Katze inmitten von Plastikmüll.
01.03.2019

Rainbow Warrior auf Zero Waste-Tour

Froilan Grate erlebt die Plastikkrise täglich hautnah mit. Der philippinische Zero-Waste-Aktivist erzählt von Bord der Rainbow Warrior.

Wir haben die Rainbow Warrior losgeschickt, um die Auswirkungen von Einwegverpackungen der ganzen Welt zu zeigen. Die Plastikkrise hat nicht auf den Philippinen begonnen, sondern in den Büros von multinationalen Konzernen wie Nestlé, Unilever, Coca-Cola, PepsiCo., Colgate, Danone, Johnson & Johnson und Mars. Froilan Grate von den Philippinen berichtet von Bord:

"Die Plastikkrise ist in den Philippinen und anderen asiatischen Ländern extrem gut sichtbar. Doch sie startete woanders: in den Büros von multinationalen Konzernen; bei den Managern, die Produkte in schädliche Einwegverpackungen stecken.

Floiran Grate mit Plastikmüll von Nestlé in der Hand.
Floiran Grate dokumentiert innerhalb eines Meeres von Plastik einen der großen Verursacher: Nestlé .

Guimaras ist der Name der zentralphilippinischen Insel, auf der ich aufgewachsen bin. Sie ist die Heimat der warmherzigsten Menschen auf der Welt – eine Fotoinsel, umgeben von türkisfarbenem Wasser und weißen Sandstränden. Mit 18 verließ ich die Insel, um in Manila zu studieren. 

Als ich erstmals die Bucht von Manila sah, war ich schockiert. Der Kontrast hätte grösser nicht sein können: Das Wasser war fast schwarz. Korallen und Fische sah ich keine, stattdessen überall Plastikmüll. Plötzlich fürchtete ich um meine Heimatinsel.

Kinder spielen in einer Landschaft von Plastik.
Kinder spielen in dem philippinischen Dorf Navotas bei Manila über einem Fluss voller Plastik.
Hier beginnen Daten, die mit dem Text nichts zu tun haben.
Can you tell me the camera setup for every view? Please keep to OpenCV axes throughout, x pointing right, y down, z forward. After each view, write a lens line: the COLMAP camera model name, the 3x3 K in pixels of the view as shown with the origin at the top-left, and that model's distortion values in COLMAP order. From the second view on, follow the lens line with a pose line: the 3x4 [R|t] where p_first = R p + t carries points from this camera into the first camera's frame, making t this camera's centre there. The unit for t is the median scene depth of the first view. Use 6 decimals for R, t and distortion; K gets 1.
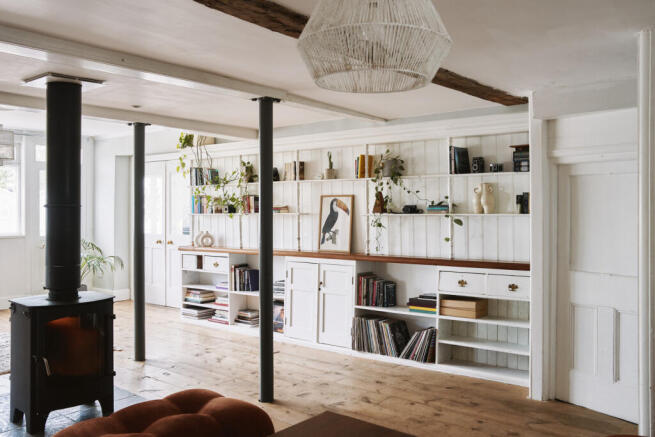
lens RADIAL K [[575.7, 0, 328.2], [0, 575.7, 214.7], [0, 0, 1]] dist [-0.010051, -0.003300]
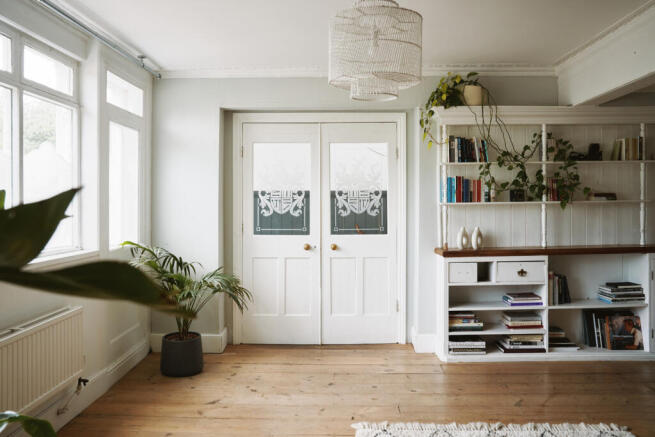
lens RADIAL K [[508.7, 0, 327.8], [0, 508.7, 217.8], [0, 0, 1]] dist [-0.012606, -0.002659]
pose [[0.772493, -0.016526, 0.634808, -0.747568], [0.012702, 0.999863, 0.010573, 0.007542], [-0.634896, -0.000104, 0.772598, 0.631610]]
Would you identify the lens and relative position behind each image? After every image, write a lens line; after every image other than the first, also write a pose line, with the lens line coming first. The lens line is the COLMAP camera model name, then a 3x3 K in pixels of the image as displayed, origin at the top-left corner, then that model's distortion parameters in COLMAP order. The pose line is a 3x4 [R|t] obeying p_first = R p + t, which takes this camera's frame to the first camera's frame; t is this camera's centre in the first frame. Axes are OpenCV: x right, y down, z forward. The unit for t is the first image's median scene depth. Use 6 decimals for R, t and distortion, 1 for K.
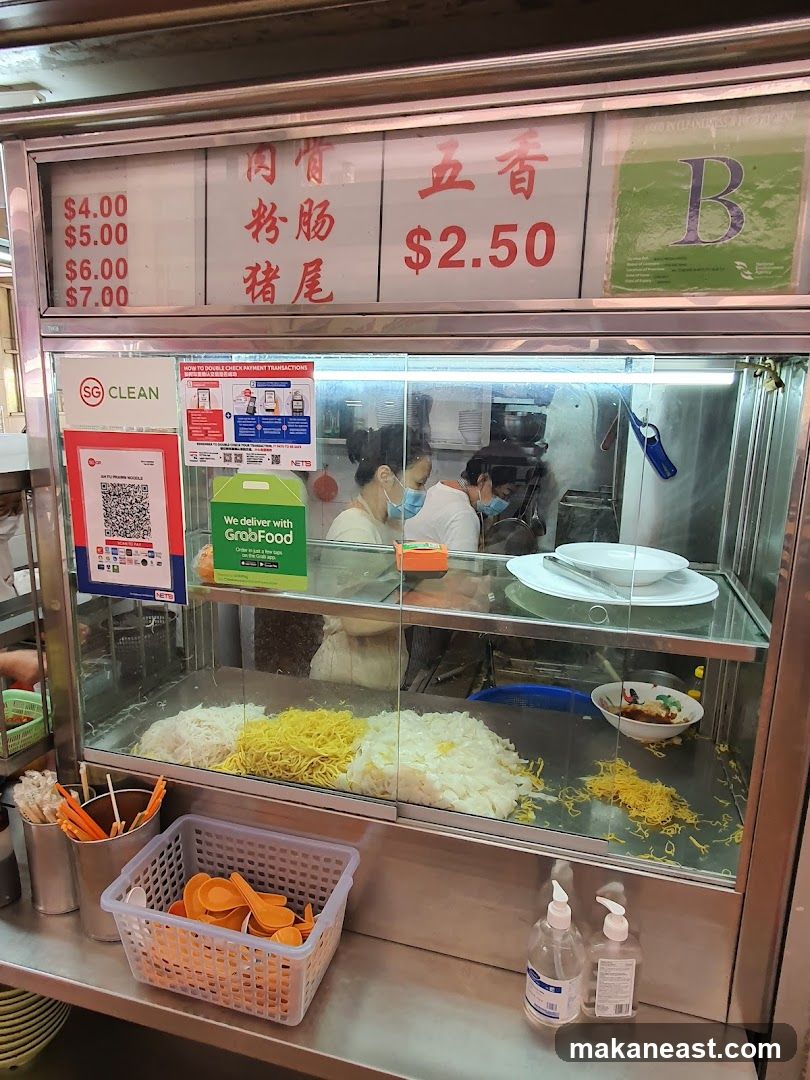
lens RADIAL K [[682.5, 0, 405.0], [0, 682.5, 540.0], [0, 0, 1]] dist [0.001361, 0.000553]
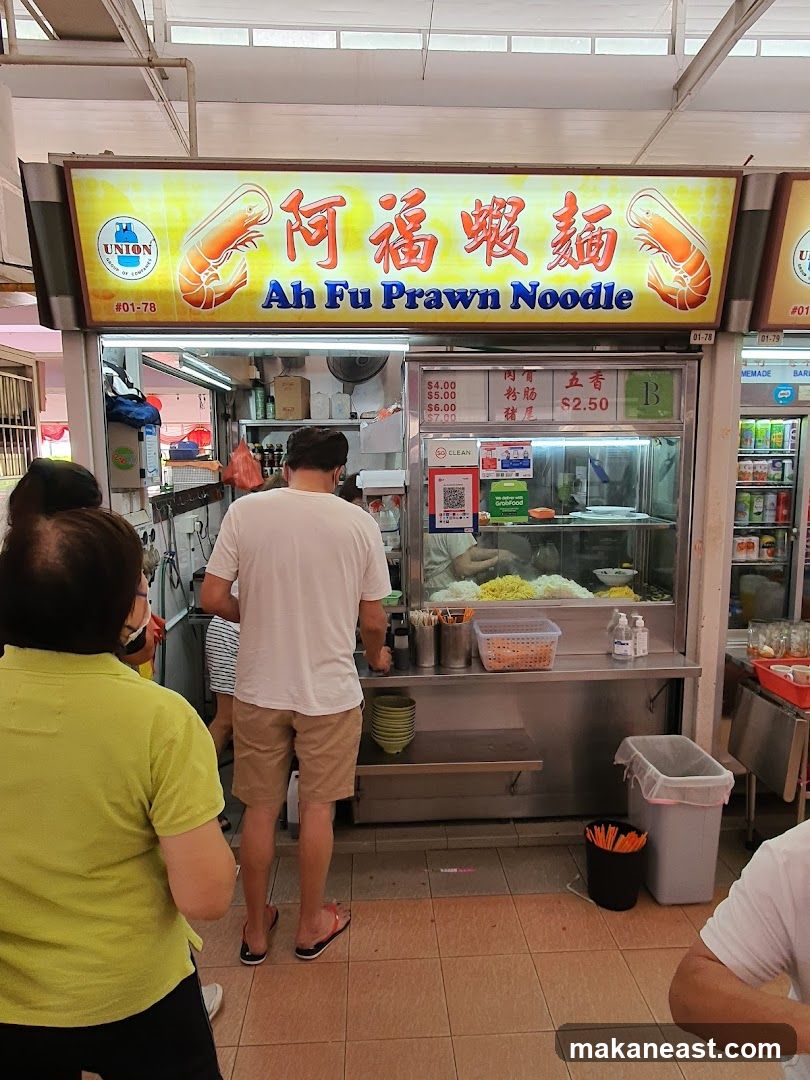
lens RADIAL K [[682.5, 0, 405.0], [0, 682.5, 540.0], [0, 0, 1]] dist [0.001361, 0.000553]
pose [[0.944078, -0.071795, 0.321811, -1.534558], [0.097166, 0.993243, -0.063461, 0.280918], [-0.315080, 0.091182, 0.944675, -1.473073]]
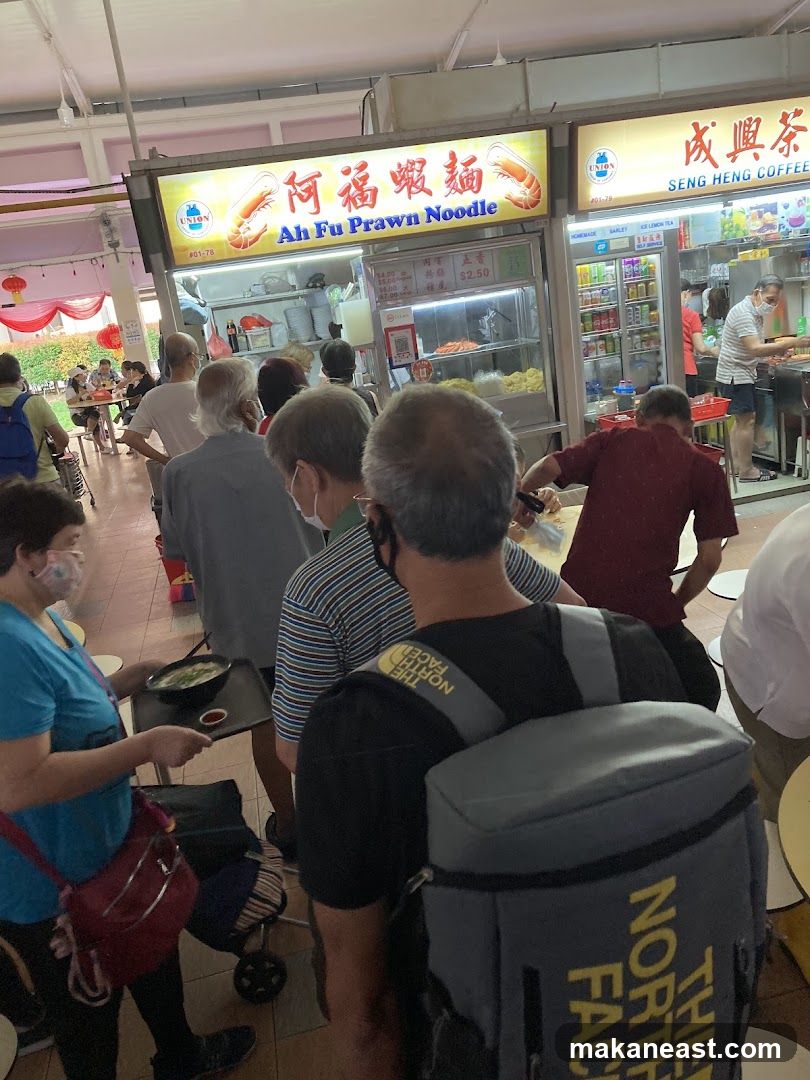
lens RADIAL K [[912.7, 0, 405.0], [0, 912.7, 540.0], [0, 0, 1]] dist [-0.000136, -0.000036]
pose [[0.874861, -0.269030, 0.402792, -2.954252], [0.250831, 0.963016, 0.098409, 0.550615], [-0.414370, 0.014939, 0.909986, -3.909370]]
Ich wollte meine Heimat vor dem Müll schützen. Darum ging ich zur Global Alliance for Incinerator Alternatives (GAIA). Der Schlüssel unserer Arbeit ist es, Gemeinden bei der Implementierung von Zero-Waste-Programmen beratend zur Seite zu stehen. Durch Mülltrennung, lokale Kompostierung und Recycling können die Gemeinden und Städte ihren Müll um bis zu 80 Prozent reduzieren. 

Doch auch die stärksten Bemühungen reichen nicht aus, um auf 100 Prozent zu kommen. Ein Teil des Mülls kann weder kompostiert noch recycelt werden. Die Gemeinden fragen uns, warum sie die Verantwortung dafür übernehmen sollen, und nicht die Firmen, die den Müll herstellen. Sie sagen: Das Problem ist erst gelöst, wenn die Firmen aufhören, uns mit ihrem Plastikmüll zu überfluten.

8 Milliarden Tonnen Plastik haben die Erde erobert.

Ich habe mich der Greenpeace-Schifftour angeschlossen, um die für die Plastikkrise verantwortlichen Firmen zu benennen. Diese haben ein Plastikmonster geschaffen! Kommunen und Gemeinden kommen zusammen, um ihnen zu sagen, dass sie deren Hinterlassenschaft nicht mehr ausbaden können. 

Städte und Gemeinden arbeiten an Zero-Waste-Projekten. Sie zeigen, dass eine Lösung möglich ist. Die Firmen, die das Plastikmonster nähren, müssen ihre leeren Versprechungen endlich in die Tat umsetzen und Mehrweglösungen implementieren."

Autor: Froilan Grate ist Direktor von GAIA, einer in Manila ansässigen NGO. Diese ist zusammen mit Greenpeace und anderen Organisationen ein zentrales Mitglied der globalen Bewegung 'Break Free From Plastic'.